Extract >>
[Start of section]

Learn how to make fish for lent with this recipe from Paul Martin's American Grill.
Mesquite Grilled Steelhead Salmon
1 Filet Fresh Steelhead or Any Wild Caught Salmon, 6-7 ounces (your preference)
½ Teaspoon Blended Oil
Kosher Salt and Fresh Cracked Black Pepper, To Taste
1 Portion Quinoa and Bulger Salad, Recipe Below
1 Fluid Ounce Meyer Lemon Vinaigrette (recipe below)
Rub the salmon with oil and then season the salmon with salt and pepper on both sides.
Place on the grill with serving side down, make nice grill marks (salmon should be cooked medium).
While salmon is cooking prep one portion of bulgar & quinoa salad.

[End of section]

Brief 1 >>
Set down everything in the salmon recipe from "½ Teaspoon Blended" down to "Vinaigrette (recipe below)", word for word.

Input material >>

[Start of section]

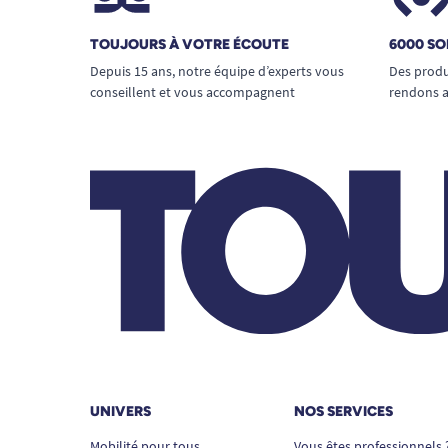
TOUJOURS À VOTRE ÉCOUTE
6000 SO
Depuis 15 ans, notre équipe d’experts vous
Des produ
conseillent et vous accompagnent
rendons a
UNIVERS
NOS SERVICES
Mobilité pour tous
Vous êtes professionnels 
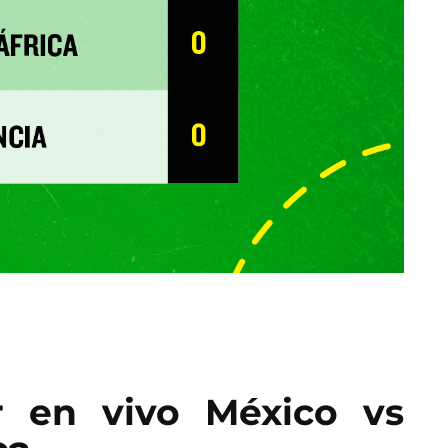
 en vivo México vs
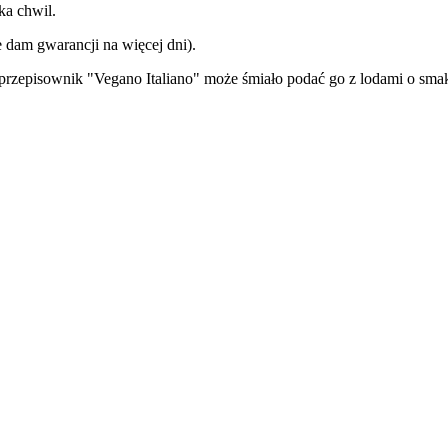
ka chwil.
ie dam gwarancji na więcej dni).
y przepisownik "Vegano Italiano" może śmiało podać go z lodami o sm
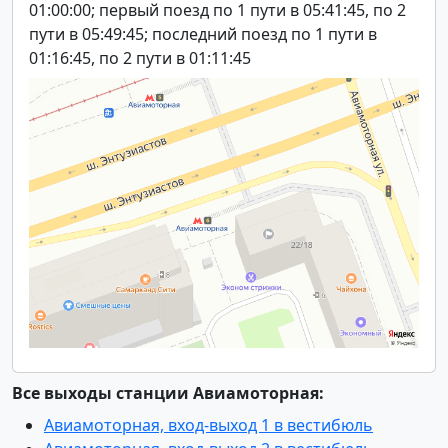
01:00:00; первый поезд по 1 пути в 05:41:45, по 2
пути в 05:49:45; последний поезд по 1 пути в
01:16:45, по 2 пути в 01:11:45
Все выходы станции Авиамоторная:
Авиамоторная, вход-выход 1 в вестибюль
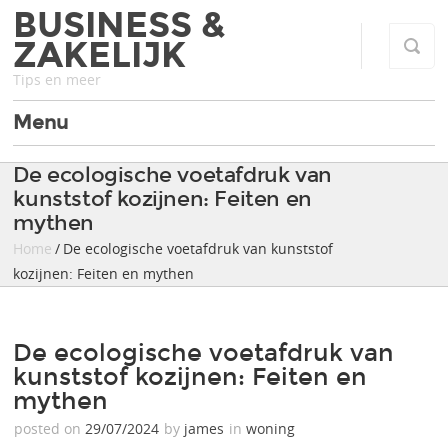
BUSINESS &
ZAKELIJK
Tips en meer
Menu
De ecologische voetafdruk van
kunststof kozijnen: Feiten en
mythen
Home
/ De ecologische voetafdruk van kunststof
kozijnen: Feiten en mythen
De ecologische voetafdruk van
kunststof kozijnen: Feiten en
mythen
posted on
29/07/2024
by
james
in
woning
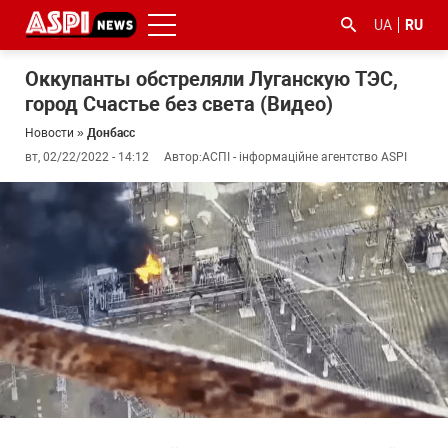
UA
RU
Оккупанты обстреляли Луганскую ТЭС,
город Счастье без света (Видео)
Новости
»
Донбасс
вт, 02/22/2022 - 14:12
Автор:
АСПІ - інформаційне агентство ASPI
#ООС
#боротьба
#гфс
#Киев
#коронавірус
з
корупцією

[End of section]

Brief 2 >>
Extract every line of text from all the records above, word for word, and leave the pictures out.

Task answer 1 >>
½ Teaspoon Blended Oil
Kosher Salt and Fresh Cracked Black Pepper, To Taste
1 Portion Quinoa and Bulger Salad, Recipe Below
1 Fluid Ounce Meyer Lemon Vinaigrette (recipe below)

Task answer 2 >>
TOUJOURS À VOTRE ÉCOUTE
6000 SO
Depuis 15 ans, notre équipe d’experts vous
Des produ
conseillent et vous accompagnent
rendons a
UNIVERS
NOS SERVICES
Mobilité pour tous
Vous êtes professionnels 
 en vivo México vs
ka chwil.
ie dam gwarancji na więcej dni).
y przepisownik "Vegano Italiano" może śmiało podać go z lodami o sm
01:00:00; первый поезд по 1 пути в 05:41:45, по 2
пути в 05:49:45; последний поезд по 1 пути в
01:16:45, по 2 пути в 01:11:45
Все выходы станции Авиамоторная:
Авиамоторная, вход-выход 1 в вестибюль
BUSINESS &
ZAKELIJK
Tips en meer
Menu
De ecologische voetafdruk van
kunststof kozijnen: Feiten en
mythen
Home
/ De ecologische voetafdruk van kunststof
kozijnen: Feiten en mythen
De ecologische voetafdruk van
kunststof kozijnen: Feiten en
mythen
posted on
29/07/2024
by
james
in
woning
UA
RU
Оккупанты обстреляли Луганскую ТЭС,
город Счастье без света (Видео)
Новости
»
Донбасс
вт, 02/22/2022 - 14:12
Автор:
АСПІ - інформаційне агентство ASPI
#ООС
#боротьба
#гфс
#Киев
#коронавірус
з
корупцією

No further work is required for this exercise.